I went to have a look at the development at Houghton Golf Club, which was much written about in Noseweek, amongst other magazines, and I was quite surprised to see that the golf course is fairly close to the opening. Apparently, when they closed, they were down to about 160 members and 80% of those have signed up to join the new club.
What was particularly interesting was the look of the very impressive new clubhouse itself which has an amazing, massive rooftop entertainment area and looks like it is really going to be the place for many of the new elite. Quite a few clubs in these areas seem to be suffering somewhat, such as Killarney, as their members retire or move away from these particular suburbs and it would be interesting to see if the team can make it work. One thing is for certain that a lot of money has been spent right in the middle of Houghton.
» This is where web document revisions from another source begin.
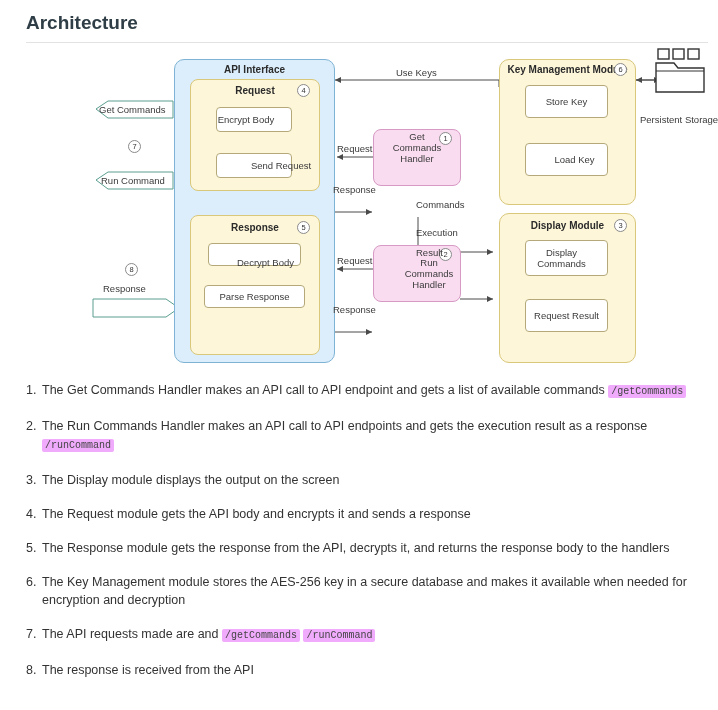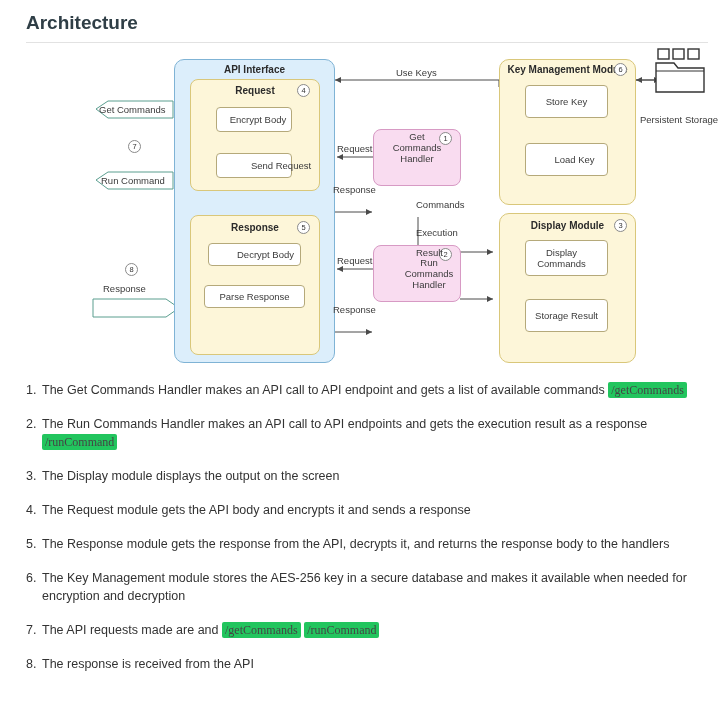--- a/index.html
+++ b/index.html
@@ -115,23 +115,23 @@
   }
   .note-num {
     width: 16px;
     flex: 0 0 16px;
     text-align: left;
   }
   .note-body {
     flex: 1;
   }
   code {
-    font-family: Liberation Serif, serif;
-    font-size: 12px;
-    background: #22c55e;
+    font-family: Liberation Mono, monospace;
+    font-size: 10px;
+    background: #f0abfc;
     color: #444;
     padding: 1px 3px;
     border-radius: 2px;
   }
 </style>
 </head>
 <body>
 
 <div class="page-title">Architecture</div>
 <div class="title-rule"></div>
@@ -179,29 +179,29 @@
     </g>
   </svg>
 
   <div class="box outer-blue" style="left:126px; top:12px; width:161px; height:304px;"></div>
   <div class="hdr" style="left:126px; top:17px; width:161px;">API Interface</div>
 
   <div class="box inner-yellow" style="left:142px; top:32px; width:130px; height:112px;"></div>
   <div class="hdr" style="left:142px; top:38px; width:130px;">Request</div>
   <div class="badge" style="left:249px; top:37px;">4</div>
   <div class="box sub-white" style="left:168px; top:60px; width:76px; height:25px;"></div>
-  <div class="ctr-text" style="left:172px; top:67px; width:76px;">Encrypt Body</div>
+  <div class="ctr-text" style="left:160px; top:67px; width:76px;">Encrypt Body</div>
   <div class="box sub-white" style="left:168px; top:106px; width:76px; height:25px;"></div>
   <div class="ctr-text" style="left:168px; top:113px; width:76px;padding-left:27px;">Send Request</div>
 
   <div class="box inner-yellow" style="left:142px; top:168px; width:130px; height:140px;"></div>
   <div class="hdr" style="left:142px; top:175px; width:130px;">Response</div>
   <div class="badge" style="left:249px; top:174px;">5</div>
   <div class="box sub-white" style="left:160px; top:196px; width:93px; height:23px;"></div>
-  <div class="ctr-text" style="left:160px; top:202px; width:115px;">Decrypt Body</div>
+  <div class="ctr-text" style="left:160px; top:210px; width:115px;">Decrypt Body</div>
   <div class="box sub-white" style="left:156px; top:238px; width:101px; height:23px;"></div>
   <div class="ctr-text" style="left:156px; top:244px; width:101px;">Parse Response</div>
 
   <div class="box pink" style="left:325px; top:82px; width:88px; height:57px;"></div>
   <div class="ctr-text" style="left:325px; top:84px; width:88px;">Get<br>Commands<br>Handler</div>
   <div class="badge" style="left:391px; top:85px;">1</div>
 
   <div class="box pink" style="left:325px; top:198px; width:88px; height:57px;"></div>
   <div class="ctr-text" style="left:325px; top:210px; width:112px;">Run<br>Commands<br>Handler</div>
   <div class="badge" style="left:391px; top:201px;">2</div>
@@ -213,21 +213,21 @@
   <div class="ctr-text" style="left:477px; top:49px; width:83px;">Store Key</div>
   <div class="box sub-white" style="left:477px; top:96px; width:83px; height:33px;"></div>
   <div class="ctr-text" style="left:477px; top:107px; width:99px;">Load Key</div>
 
   <div class="box outer-yellow" style="left:451px; top:166px; width:137px; height:150px;"></div>
   <div class="hdr" style="left:451px; top:173px; width:137px;">Display Module</div>
   <div class="badge" style="left:566px; top:172px;">3</div>
   <div class="box sub-white" style="left:477px; top:193px; width:83px; height:36px;"></div>
   <div class="ctr-text" style="left:477px; top:200px; width:73px;">Display<br>Commands</div>
   <div class="box sub-white" style="left:477px; top:252px; width:83px; height:33px;"></div>
-  <div class="ctr-text" style="left:477px; top:263px; width:83px;">Storage Result</div>
+  <div class="ctr-text" style="left:477px; top:263px; width:83px;">Request Result</div>
 
   <div class="lbl" style="left:592px; top:67px;">Persistent Storage</div>
 
   <div class="lbl" style="left:348px; top:20px;">Use Keys</div>
   <div class="lbl" style="left:289px; top:96px;">Request</div>
   <div class="lbl" style="left:285px; top:137px;">Response</div>
   <div class="lbl" style="left:289px; top:208px;">Request</div>
   <div class="lbl" style="left:285px; top:257px;">Response</div>
   <div class="lbl" style="left:368px; top:152px;">Commands</div>
   <div class="lbl" style="left:368px; top:176px; line-height:20px;">Execution<br>Result</div>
One thinks sometimes how lucky the Country Club of Johannesburg (CCJ) were in having their land in Auckland Park expropriated by the then National Party government, for RAU University to be formed. They were forced to go and hunt for more land and bought in the then outskirts of Woodmead, where they now have two golf courses and incredibly valuable land, some of which they have sold off over the years. If their land had not been expropriated, one wonders if the club would barely exist today in its original Auckland Park surroundings.